3 of 106 comments (clear)

  1. Re:Get your own blog! by kaos07 · · Score: 4, Informative

    Wow you missed the sarcasm and the joke.

    http://recordingindustryvspeople.blogspot.com/ IS run by Ray Beckerman. I'm a big fan of his, and his contributions to Slashdot. That post my subtle way of directing people to another source of information.

  2. Re:Are they just lazy? by sm62704 · · Score: 2, Informative
    They represent the Big Four music producers, and are only answerable to them ....

    That is the problem - They have no Copyright (of their own) to defend, they have no customers to care about....


    The big four that they represent own the copyrights. The Corporate Owned Congress made musical recordings "works for hire" granting copyright to the record company, not the people who actualkly perform the music.

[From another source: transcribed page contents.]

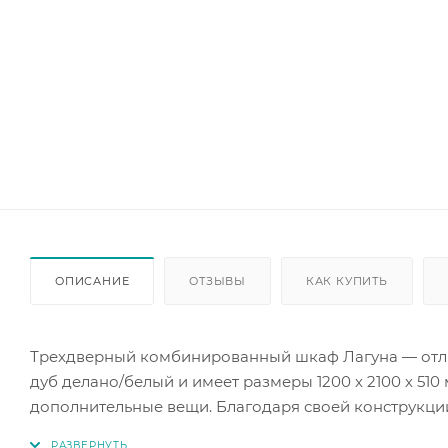
ОПИСАНИЕ
ОТЗЫВЫ
КАК КУПИТЬ
Трехдверный комбинированный шкаф Лагуна — отли
дуб делано/белый и имеет размеры 1200 х 2100 х 51
дополнительные вещи. Благодаря своей конструкци
интерьера. Шкаф подходит для просторных гардероб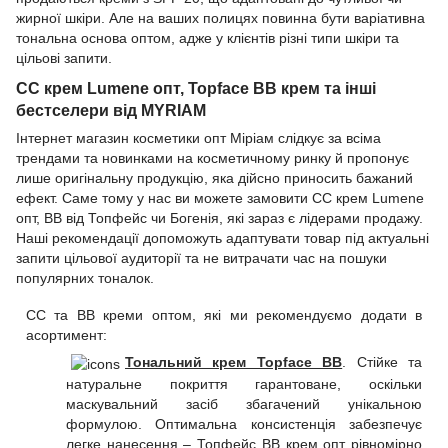
жирної шкіри. Але на ваших полицях повинна бути варіативна
тональна основа оптом, адже у клієнтів різні типи шкіри та
цільові запити.
CC крем Lumene опт, Topface BB крем та інші
бестселери від MYRIAM
Інтернет магазин косметики опт Міріам слідкує за всіма
трендами та новинками на косметичному ринку й пропонує
лише оригінальну продукцію, яка дійсно приносить бажаний
ефект. Саме тому у нас ви можете замовити CC крем Lumene
опт, BB від Топфейс чи Богенія, які зараз є лідерами продажу.
Наші рекомендації допоможуть адаптувати товар під актуальні
запити цільової аудиторії та не витрачати час на пошуки
популярних тоналок.
CC та BB креми оптом, які ми рекомендуємо додати в
асортимент:
Тональний крем Topface BB
. Стійке та
натуральне покриття гарантоване, оскільки
маскувальний засіб збагачений унікальною
формулою. Оптимальна консистенція забезпечує
легке нанесення – Топфейс BB крем опт рівномірно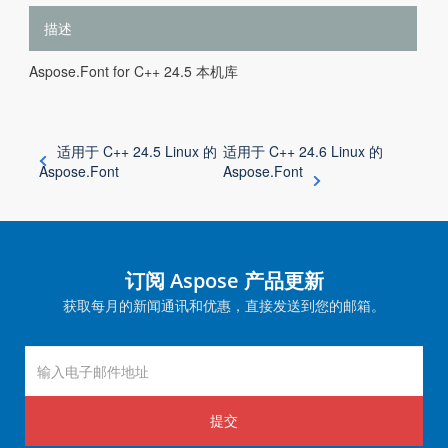
描述
Aspose.Font for C++ 24.5 本机库
适用于 C++ 24.5 Linux 的
适用于 C++ 24.6 Linux 的
Aspose.Font
Aspose.Font
订阅 Aspose 产品更新
获取每月的新闻通讯和优惠，直接发送到您的邮箱。
提交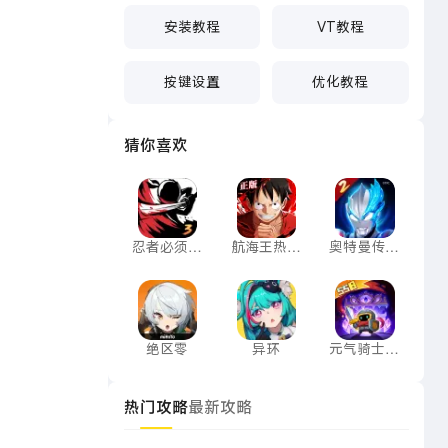
安装教程
VT教程
按键设置
优化教程
猜你喜欢
忍者必须死3
航海王热血航线
奥特曼传奇
忍者必须死
航海王热血
奥特曼传奇
3
航线
英雄2
绝区零
异环
元气骑士前
绝区零
异环
元气骑士前
传
热门攻略
最新攻略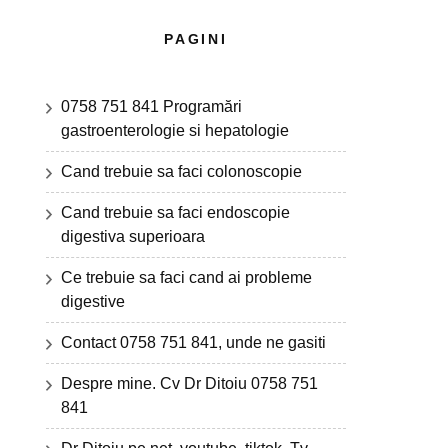
PAGINI
0758 751 841 Programări
gastroenterologie si hepatologie
Cand trebuie sa faci colonoscopie
Cand trebuie sa faci endoscopie
digestiva superioara
Ce trebuie sa faci cand ai probleme
digestive
Contact 0758 751 841, unde ne gasiti
Despre mine. Cv Dr Ditoiu 0758 751
841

    As Lynard Skynard said,

    Want you to sign the contract
    Want you to sign today
    Gonna make lots of money
    Workin' for MCA


    The MCA record company owns copyright to that song, not the band.

    I'm surprised there is no "cease and desist" from EMI, who hold copyright (IINM) to Pink Floyd's Lunatic and Eclipse, the lyrics of which are in my latest journal, along with a little minirant about the RIAA:

    I went out in the beer garden with Mary, she to smoke and me to look at the moon. It had gone from full to crescent. When we went back in I decided to waste some money and contribute to the evil RIAA, just this once, because there was an RIAA album that fit the situation perfectly.

    I hate those damned internet jukeboxes. I'm no fan of jukeboxes anyway, and always let some other fool put money in them. But the new internet jukeboxes cost twice as much as a normal old fashioned CD jukebox, and if it has to download a song it takes a whole dollar, and it doesn't sound as good as a CD jukebox. But at least I should be able to hear a song from an album that was in the top 100 for twenty years.

    I put my dollar in and searched for Dark Side of the Moon. The only song from the album was "Money". Fitting.

    Fucking dickweeds. One more reason to hate the RIAA! And congress; that album should have been in the public domain long ago. So I played the old Patti Page song "Crazy" which should have been in the public domain when "Dark Side of the Moon" was recorded, and "Dirty Deeds Done Dirt Cheap". As the second song started, Linda broke and put the yellow ball in. "I should have played Big Balls" I said.
    --
    mcgrew's razor: Never attribute to stupidity that which can be explained by greedy self-interest
  3. Re:good for the proto-lawyers! by Dun+Malg · · Score: 4, Informative

    I note that the country is still not party to, for example, the International Covenant on Economic, Social and Cultural Rights among others.

    Apologies for being somewhat OT here, but the difference between human rights law in general and the US constitution is an important one and I think it important not to blur the difference.

    See, the trouble there is that the ICESCR isn't about rights, it's about socialism. A right that imposes a obligation on others isn't classically a right. ICESCR is full of "rights" like the right to paid vacations, welfare, social insurance, and "health".
    --
    If a job's not worth doing, it's not worth doing right.